Exhibit installed at the Queens Museum, Nov 2013 - Jan 2014.
For the Grand Reopening of the Queens Museum, director of exhibits Hitomi Iwasaki issued a call for proposals for exhibits, installations, and other work. I responded with a proposal for an exhibit that would explore the enigmatic boundary between Queens and Brooklyn. The proposal was accepted, and in 2013 I worked with museum staff to install the materials.
The installation included 12 of my own photographs, panels with interpretive texts, several archival maps, an aerial photograph of the border, and an explanatory brochure. We connected the photographs to their location on the border using red thread. Finally, we laid out a long pink ribbon on the actual Panorama to mark boundary between the two boroughs (see image above).
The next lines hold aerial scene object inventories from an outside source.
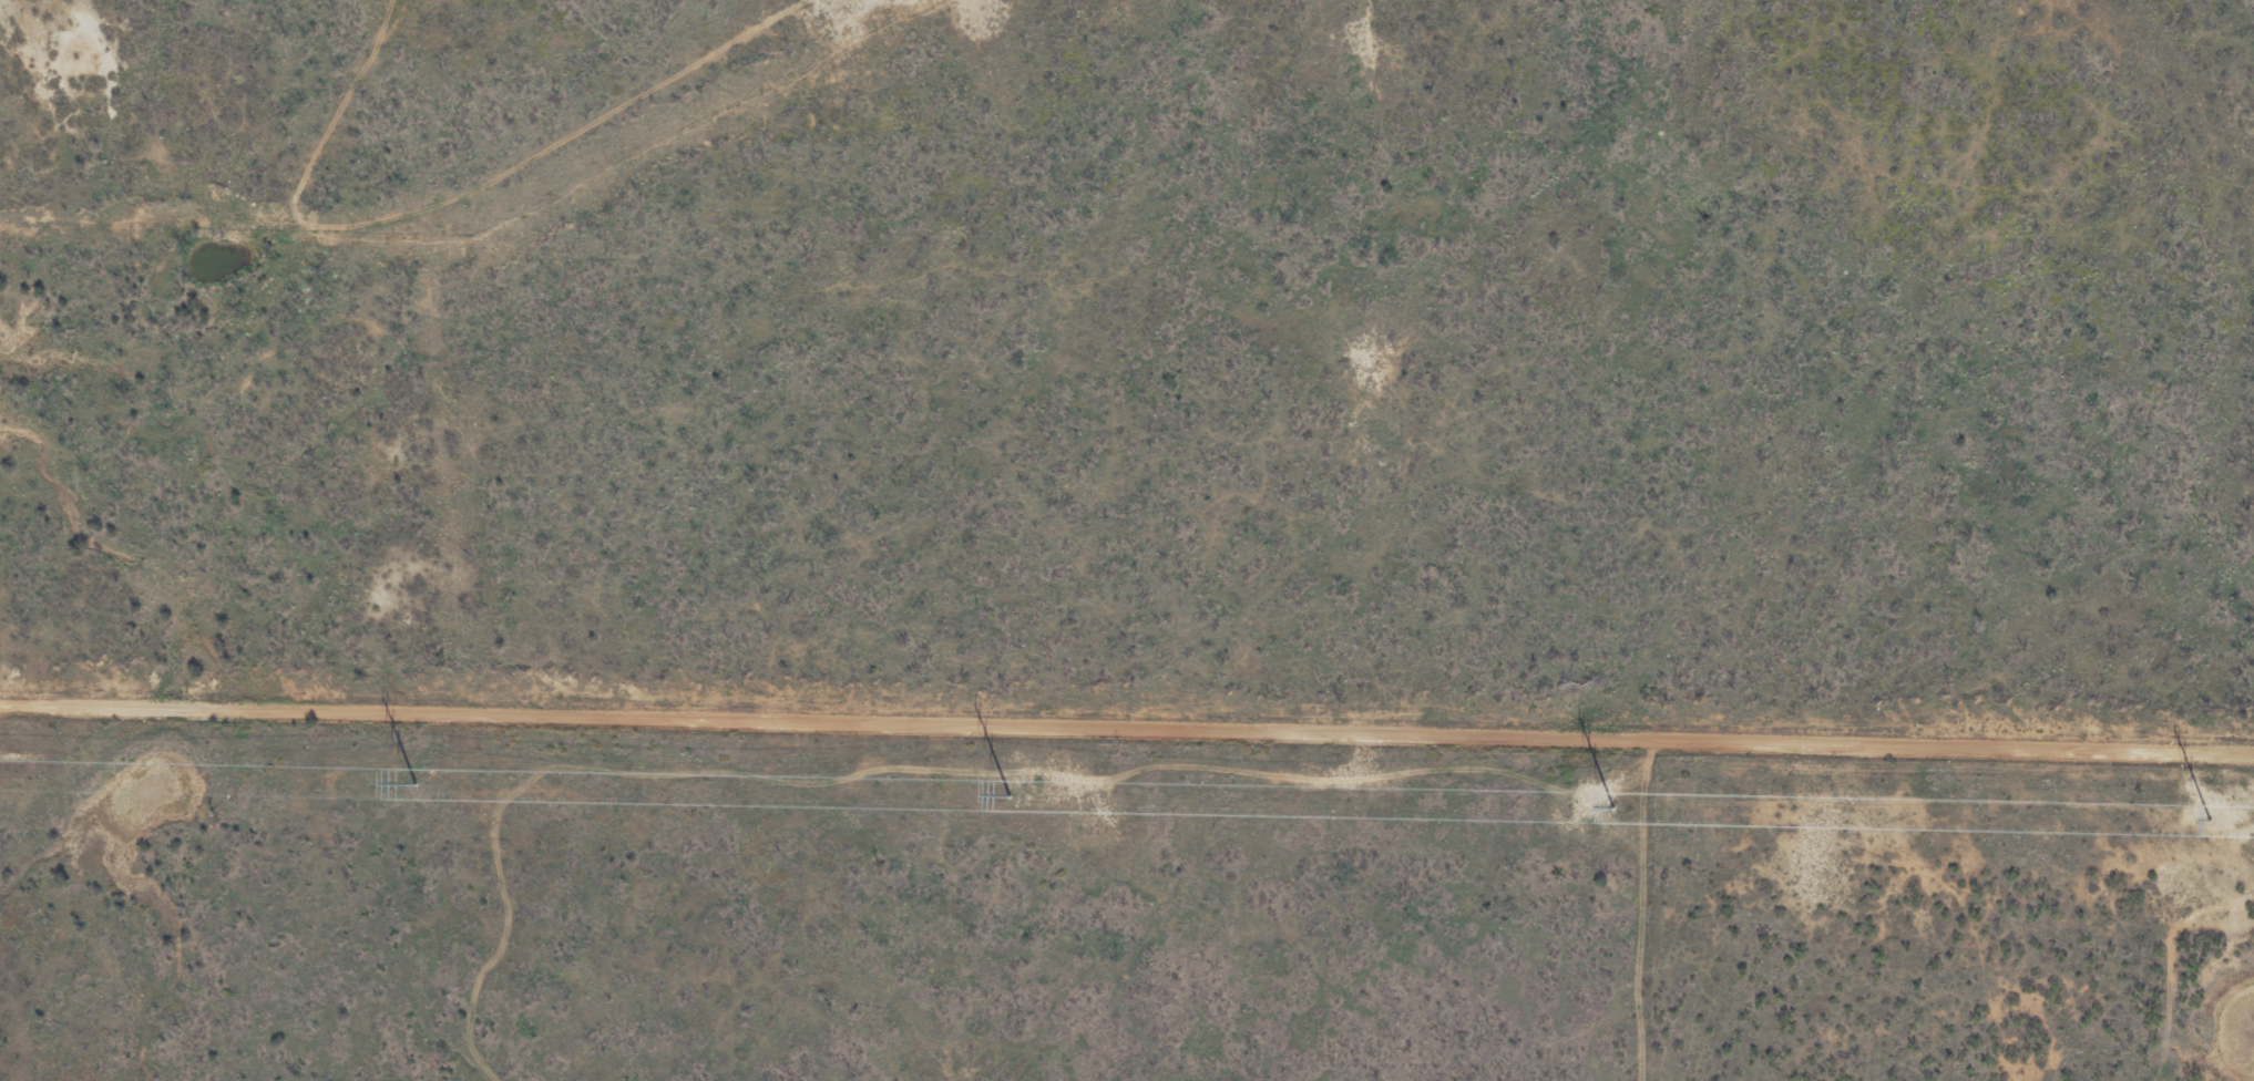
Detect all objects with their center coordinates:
road: (450, 195)
road: (1127, 725)
power tower: (415, 783)
power tower: (1010, 794)
power tower: (1614, 806)
power tower: (2211, 818)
This was a rare privilege, as the Panorama, constructed for the 1964 World's Fair, is one of the great historic features of the museum.
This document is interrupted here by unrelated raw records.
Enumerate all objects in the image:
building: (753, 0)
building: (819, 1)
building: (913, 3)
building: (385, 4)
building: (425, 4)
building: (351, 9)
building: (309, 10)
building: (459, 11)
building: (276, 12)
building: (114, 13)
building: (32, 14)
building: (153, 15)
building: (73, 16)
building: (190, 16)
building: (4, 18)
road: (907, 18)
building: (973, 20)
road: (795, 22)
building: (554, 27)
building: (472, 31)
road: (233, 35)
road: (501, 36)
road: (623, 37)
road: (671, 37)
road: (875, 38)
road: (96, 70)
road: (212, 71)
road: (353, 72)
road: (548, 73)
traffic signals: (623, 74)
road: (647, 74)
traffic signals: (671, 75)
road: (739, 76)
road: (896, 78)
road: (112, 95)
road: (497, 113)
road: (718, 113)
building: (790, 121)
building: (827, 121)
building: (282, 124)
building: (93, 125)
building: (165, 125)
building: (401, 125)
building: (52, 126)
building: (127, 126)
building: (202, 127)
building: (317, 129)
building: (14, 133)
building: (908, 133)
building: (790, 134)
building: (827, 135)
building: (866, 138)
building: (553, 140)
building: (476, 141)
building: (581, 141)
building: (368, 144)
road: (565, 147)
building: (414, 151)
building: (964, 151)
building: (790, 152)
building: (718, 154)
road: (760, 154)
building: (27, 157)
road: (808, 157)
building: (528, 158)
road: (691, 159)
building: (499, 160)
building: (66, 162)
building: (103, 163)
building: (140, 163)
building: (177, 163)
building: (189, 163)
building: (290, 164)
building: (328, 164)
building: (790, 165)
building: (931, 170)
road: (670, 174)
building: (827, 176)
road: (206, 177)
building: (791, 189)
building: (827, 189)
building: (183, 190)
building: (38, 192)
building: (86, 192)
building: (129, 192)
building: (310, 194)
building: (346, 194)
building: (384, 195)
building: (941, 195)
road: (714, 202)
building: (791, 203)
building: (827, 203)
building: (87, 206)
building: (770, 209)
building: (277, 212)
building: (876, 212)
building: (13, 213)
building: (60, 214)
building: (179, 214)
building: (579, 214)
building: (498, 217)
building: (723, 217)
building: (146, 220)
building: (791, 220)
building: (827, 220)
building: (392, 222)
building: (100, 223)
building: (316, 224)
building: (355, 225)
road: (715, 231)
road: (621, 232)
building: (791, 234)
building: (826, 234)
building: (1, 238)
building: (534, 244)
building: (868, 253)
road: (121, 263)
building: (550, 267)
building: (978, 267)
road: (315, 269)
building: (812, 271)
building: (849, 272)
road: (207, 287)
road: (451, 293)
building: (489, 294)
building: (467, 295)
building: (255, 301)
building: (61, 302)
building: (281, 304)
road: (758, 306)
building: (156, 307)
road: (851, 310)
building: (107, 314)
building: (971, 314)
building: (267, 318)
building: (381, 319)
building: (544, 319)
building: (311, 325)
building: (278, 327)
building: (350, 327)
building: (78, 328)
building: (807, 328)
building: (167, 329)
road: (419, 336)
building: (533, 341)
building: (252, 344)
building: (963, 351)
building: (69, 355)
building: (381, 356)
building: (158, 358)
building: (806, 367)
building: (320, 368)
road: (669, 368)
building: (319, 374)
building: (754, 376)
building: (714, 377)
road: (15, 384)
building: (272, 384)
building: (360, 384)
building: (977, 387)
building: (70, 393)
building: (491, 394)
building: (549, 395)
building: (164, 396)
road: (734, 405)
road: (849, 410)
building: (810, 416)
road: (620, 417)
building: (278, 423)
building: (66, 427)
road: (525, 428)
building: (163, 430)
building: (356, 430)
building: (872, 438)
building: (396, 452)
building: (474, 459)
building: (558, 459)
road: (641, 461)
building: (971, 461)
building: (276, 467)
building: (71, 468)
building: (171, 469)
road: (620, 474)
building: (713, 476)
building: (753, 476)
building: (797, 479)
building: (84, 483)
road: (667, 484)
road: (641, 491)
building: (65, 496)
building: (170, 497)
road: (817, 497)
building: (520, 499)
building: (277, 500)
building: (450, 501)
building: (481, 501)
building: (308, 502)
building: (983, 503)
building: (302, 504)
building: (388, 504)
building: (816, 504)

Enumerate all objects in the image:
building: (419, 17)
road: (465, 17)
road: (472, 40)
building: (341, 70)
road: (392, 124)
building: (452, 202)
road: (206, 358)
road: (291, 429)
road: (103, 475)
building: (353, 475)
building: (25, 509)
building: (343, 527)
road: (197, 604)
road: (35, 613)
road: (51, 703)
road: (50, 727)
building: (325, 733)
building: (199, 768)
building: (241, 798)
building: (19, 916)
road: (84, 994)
As part of the Grand Reopening festivities, I conducted a 40-minute virtual walking tour of the borderlands using the Panorama. It was a very odd experience, as I was perched on a high platform above the Panorama with a microphone and laser pointer, and the audience gathered around the perimeter of the to follow along. To extend the life of the project, I published a long essay in Urban Omnibus: The Magazine of the Architectural League of New York titled "Borderlands: Traveling the Brooklyn-Queens Divide." The essay goes into detail on the peculiar and contested history of the borough boundary, and the ways in which confusion over its location continues today.